Fig. 3 shows our black box attack method based on dynamic network structure learning. The figure depicts the data flow of the network model in detail and includes training data generation for alternative training, alternative training approaches based on knowledge distillation, and optimization constraints based on the structured information graph.

Claims

1. A black box attack system based on dynamic network structure learning is characterized by comprising optimization constraints based on a structural information graph and alternative training of the dynamic network structure learning, wherein the alternative training specifically comprises the following steps:

s1: generating alternative training data;

s3: generating a substitution model for the dynamic network structure learning;

2. The black box attack system according to claim 1, wherein the step S1 specifically comprises the steps of:

s11: randomly generating noise samples according to Gaussian distribution;

3. The black box attack system according to claim 1, wherein the step S2 specifically comprises the following steps:

step 21: respectively sending the substitute training data generated by the generator into a target model and a substitute model to obtain corresponding output;

step 25: and expanding the distance between the target model and the output of the substitution model according to an optimization loss function based on the structured information graph, and updating and optimizing generator network parameters.
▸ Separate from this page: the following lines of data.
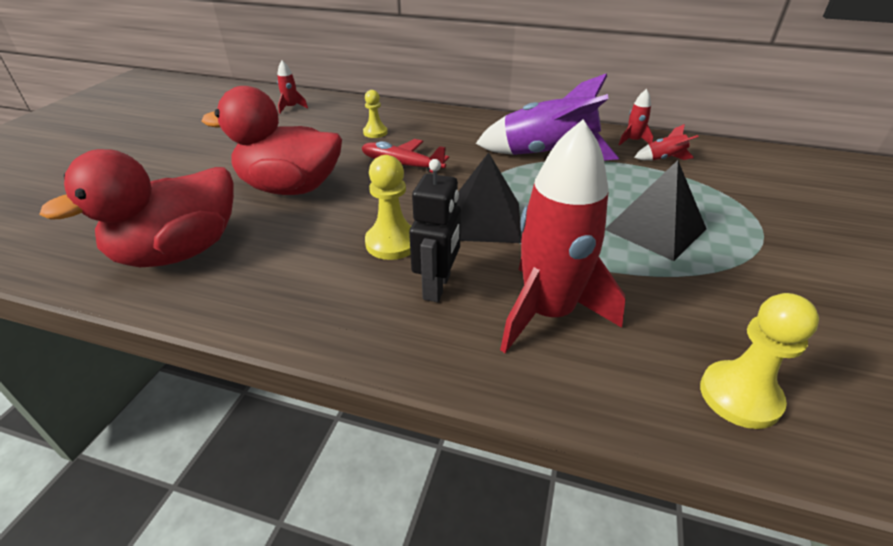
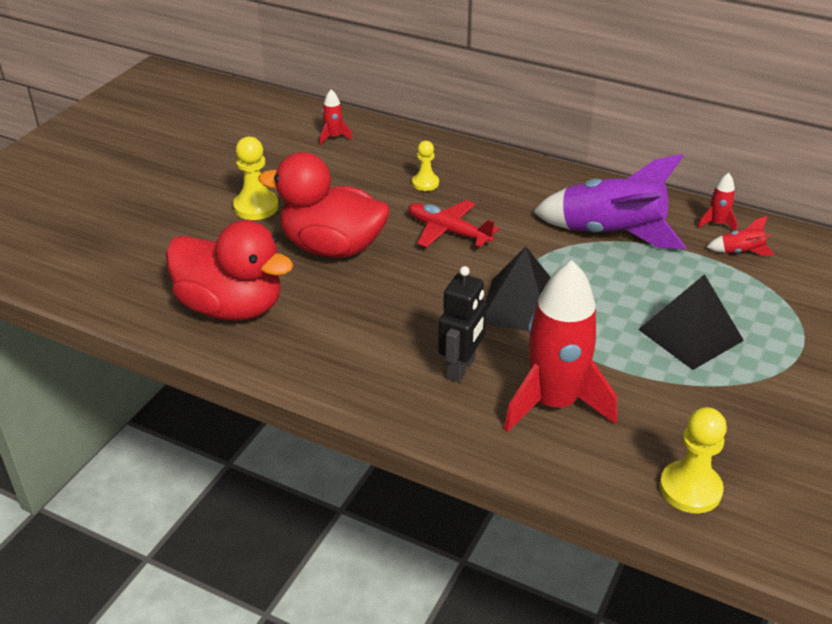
camera: 10 degrees right, 0 degrees up
(179, 252) = (231, 307): red duck -> red duck turned 120 degrees counterclockwise
(392, 243) = (426, 320): yellow pawn -> yellow pawn (256, 207)

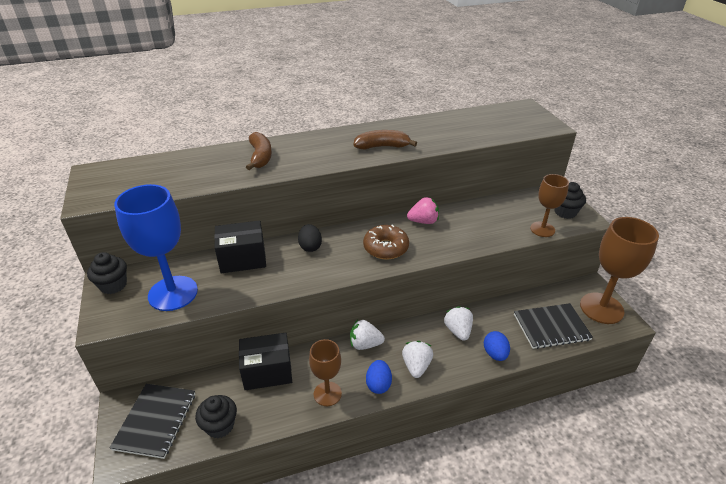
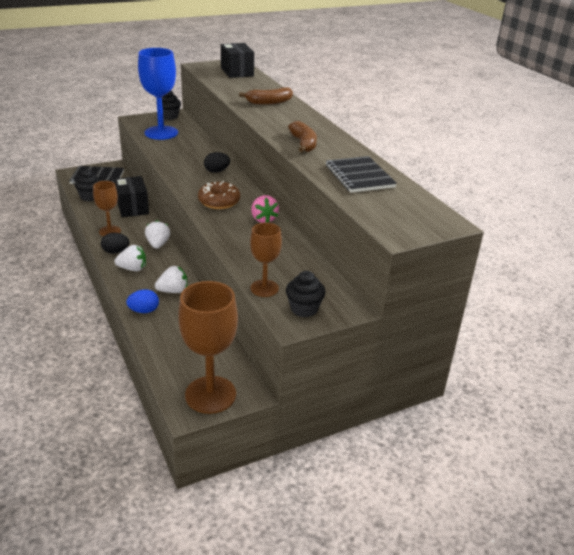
camera: 80 degrees right, 5 degrees down
(243, 259) = (198, 149): black box -> black box (237, 72)
(378, 384) = (116, 252): blue egg -> black egg
(551, 327) = (179, 350): black notebook -> black notebook (359, 176)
4. A black-box attack system as claimed in claim 3, wherein the structured information graph of step 22 comprises point nodes expressed by the output of the model itself and edge features which are characteristic euclidean distance differences between two point nodes.

5. A black box attack system as claimed in claim 3, wherein the step 23 uses Kullback-Leibler divergence to measure the distance between point nodes, and uses MSE loss function to represent the distance between edge features.

6. The black box attack system according to claim 1, wherein the step S3 specifically comprises the following steps:

7. The black-box attack system according to claim 6, wherein the step 32 implements binarization of the dynamic gate output by using a Hard-Sigmoid function as the gate function H and setting a threshold value to 0.5.